Following the preliminary study of the psychometric properties of the MHLq-YA [18], where some items presented psychometric issues (e.g., items loading simultaneously in two factors; acceptable, but low loading values), a CFA was conducted with the Portuguese sample, suggesting the exclusion of 13 items. This resulted in a shorter version of the measure, with 16 items organized in four dimensions – Knowledge of mental health problems; Erroneous beliefs/stereotypes; Help-seeking and first aid skills; Self-help strategies – in line with the most recent definition of the MHL construct [9]. This shortened version of MHLq-YA was tested with data from five countries (US, China, Thailand, India, Indonesia). The data from these different countries globally fit the four-factor model tested. The interrelations between factors and total score confirmed the questionnaire’s consistency, with significant contributions of each dimension to the latent construct – MHL. According to the reference values [42], the internal consistency was globally acceptable in each country. The US data shown the highest internal consistency values. This revised version of the MHLq showed a good psychometric structure to be used as an assessment tool of MHL in six countries.

This study has two major strengths. First, it allowed for the development of a shorter version of a questionnaire for assessing MHL in young adults, which will be easier to administer, less time consuming to score, and less burdensome for participants. Second, this was the first time that this questionnaire was tested in different cultures, from distinct regions (Europe, North America, and Asia), in languages spoken in countries with large populations, facilitating future research focused on multicultural comparisons of MHL. There are also limitations. The sample sizes of each country varied significantly, potentially compromising comparative analyses, such as measurement invariance. Data collection procedures (paper-pencil vs. online) and timing (pre and during COVID-19 pandemic) differed between countries. The fact that some data were collected during the pandemic could have influenced participants’ responses, since mental health awareness is thought to have increased during this period (e.g., [43,44]). The difference in data collection procedures could have also affected data comparison between countries, since online and paper-pencil administration could result in different responses, particularly regarding the knowledge dimension, as answers to these items could be found online.
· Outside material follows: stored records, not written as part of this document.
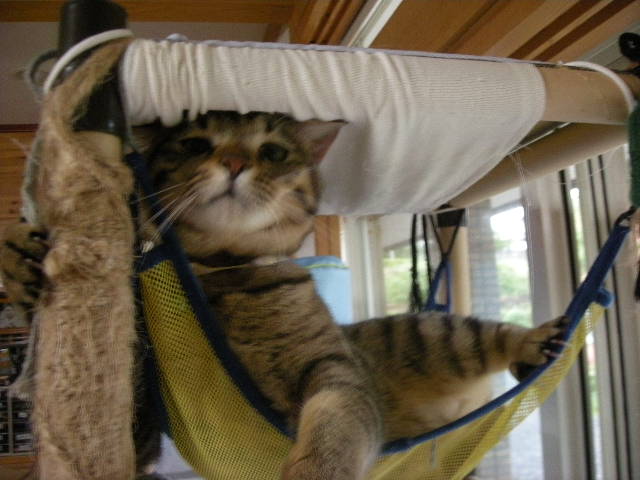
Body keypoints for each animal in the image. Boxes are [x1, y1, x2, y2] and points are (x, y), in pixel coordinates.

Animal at [0, 111, 568, 480]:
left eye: (271, 151)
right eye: (196, 144)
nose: (233, 162)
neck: (225, 272)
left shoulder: (335, 371)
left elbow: (335, 424)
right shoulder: (139, 424)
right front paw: (22, 258)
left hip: (433, 334)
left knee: (489, 334)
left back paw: (535, 342)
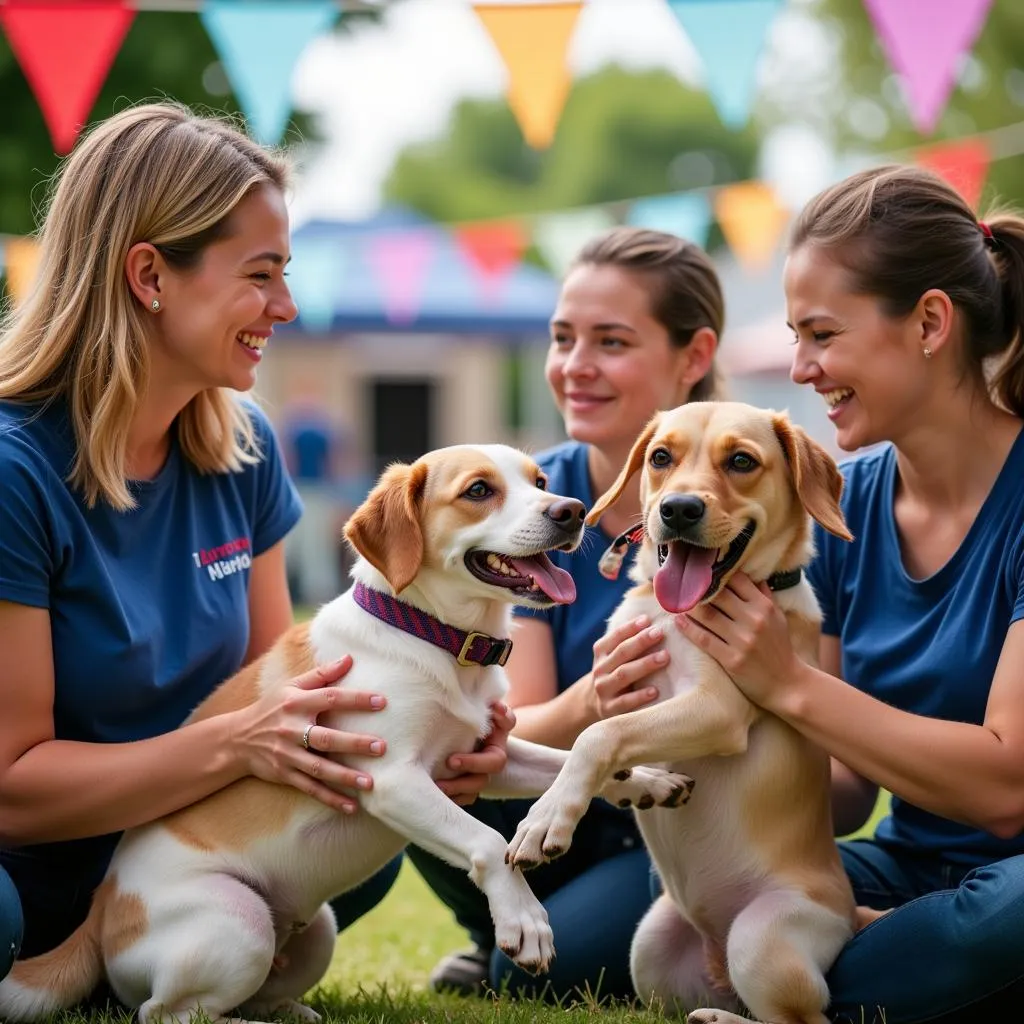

Future studies should address and overcome the limitations stated above, but also contribute to the strengthening and applicability of this instrument. First, considering the concerns regarding the factor loadings of some items, as well as the non-significant correlation between Factor 2 and Factors 1 and 3 in India, new data collection and analyses should be developed in India and Indonesia, in order to explore the need to revise item translation or make cultural adjustments. Second, other instruments should be considered, not only to control social desirability, but also to further study the MHL construct by means of examining concurrent validity (e.g., Mental Health Literacy Scale; [45]). Third, data collection procedures (online vs. paper-pencil) should be compared in order to examine possible differences between them. Fourth, data collection should be extended to more heterogeneous groups of participants (e.g., different age groups, different educational backgrounds, clinical samples), assuring equivalent sample sizes. Fifth, it would be interesting to test the psychometric properties of this measure with samples from other countries and languages, from other regions, such as South America and Africa. Sixth, using larger samples, measurement invariance should also be examined. Finally, a multi-method approach could be used in future research, highlighting the extent to which perceptions are consistent with others’ reports in different cultures.

Conclusion

Preliminary validation of the MHLq-SVa suggests that it is a valid and reliable measure for assessing MHL in young adults from six different countries and languages (Portugal – Portuguese, US – English, China – Chinese, Thailand – Thai, India - Hindi, and Indonesia – Indonesian). Future studies are needed to test measurement invariance and other relevant psychometric properties, allowing multicultural comparisons of MHL.